Delirium is an abrupt change in the brain that causes mental confusion and emotional disruption. Patients experiencing delirium may have difficulty thinking, remembering, sleeping and paying attention. According to Kalvas, this condition is connected to cognitive decline/dementia in older adults and worse clinical outcomes.

“Babies may be able to recover from delirium, but we don’t know how this affects their cognitive function long term throughout their lives. Preliminary evidence in older children shows that they are experiencing hallucinations, which leads to symptoms of post-traumatic stress disorder,” said Kalvas. “I want to look at how the hospital environment is affecting patients, from sleep disruptions, lighting patterns and noises that patients in the ICU are experiencing to see if we can make any connections.”

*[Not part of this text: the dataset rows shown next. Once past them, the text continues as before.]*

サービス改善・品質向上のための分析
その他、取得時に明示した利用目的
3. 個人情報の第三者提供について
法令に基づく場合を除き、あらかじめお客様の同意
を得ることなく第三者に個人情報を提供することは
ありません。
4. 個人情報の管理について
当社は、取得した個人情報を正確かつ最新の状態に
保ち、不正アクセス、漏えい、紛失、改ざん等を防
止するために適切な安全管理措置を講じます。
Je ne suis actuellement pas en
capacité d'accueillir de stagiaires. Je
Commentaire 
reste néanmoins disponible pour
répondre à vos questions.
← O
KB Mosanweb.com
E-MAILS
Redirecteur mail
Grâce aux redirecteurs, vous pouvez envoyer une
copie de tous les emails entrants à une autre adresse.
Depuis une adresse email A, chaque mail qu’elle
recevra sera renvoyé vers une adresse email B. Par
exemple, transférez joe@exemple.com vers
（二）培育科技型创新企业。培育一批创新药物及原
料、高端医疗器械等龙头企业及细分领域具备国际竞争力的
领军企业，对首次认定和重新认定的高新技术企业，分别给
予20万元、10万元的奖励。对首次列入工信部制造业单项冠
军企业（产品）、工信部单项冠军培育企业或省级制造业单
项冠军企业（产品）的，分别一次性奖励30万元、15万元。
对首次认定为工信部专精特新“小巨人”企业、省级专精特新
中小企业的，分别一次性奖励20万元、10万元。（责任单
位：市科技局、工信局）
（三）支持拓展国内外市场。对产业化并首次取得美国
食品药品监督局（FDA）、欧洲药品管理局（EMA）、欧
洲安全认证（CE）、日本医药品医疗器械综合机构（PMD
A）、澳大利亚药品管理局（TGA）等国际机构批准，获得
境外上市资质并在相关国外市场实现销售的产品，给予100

Kalvas’ dissertation study will focus on collecting continuous measures of the environment and sleep for patients throughout their hospital stay. She will then look for an association between these exposures and delirium. If connections are made linking hospital conditions to delirium, Kalvas hopes to implement nurse-driven interventions to modify the ICU environment and promote sleep in order to reduce the chance of delirium.

Kalvas has also been very successful in obtaining grant funding for her program, with funds totaling around $22,500. She has received funding from many prestigious organizations including the National Institutes of Health/National Institute of Nursing Research, Ohio State Alumni Grants for Graduate Research and Scholarship, Sigma Theta Tau International, the Council for the Advancement of Nursing Science, Midwest Nursing Research Society and the American Association of Critical-Care Nurses.

Her favorite memory from the program so far: a trip to Switzerland with fellow Ohio State and international doctoral students. “We stayed in a cabin in the mountains where we discussed and received feedback for our dissertations, did grant reviews and generally learned a lot.”

“I’ve had such a wonderful experience in my program here … working with the faculty, especially, my advisor, Dr. Mary Beth Happ,” said Kalvas. “Not only does she have a great mind for research, but she and the other faculty have been so supportive of my funding opportunities, research and including me in publication opportunities.”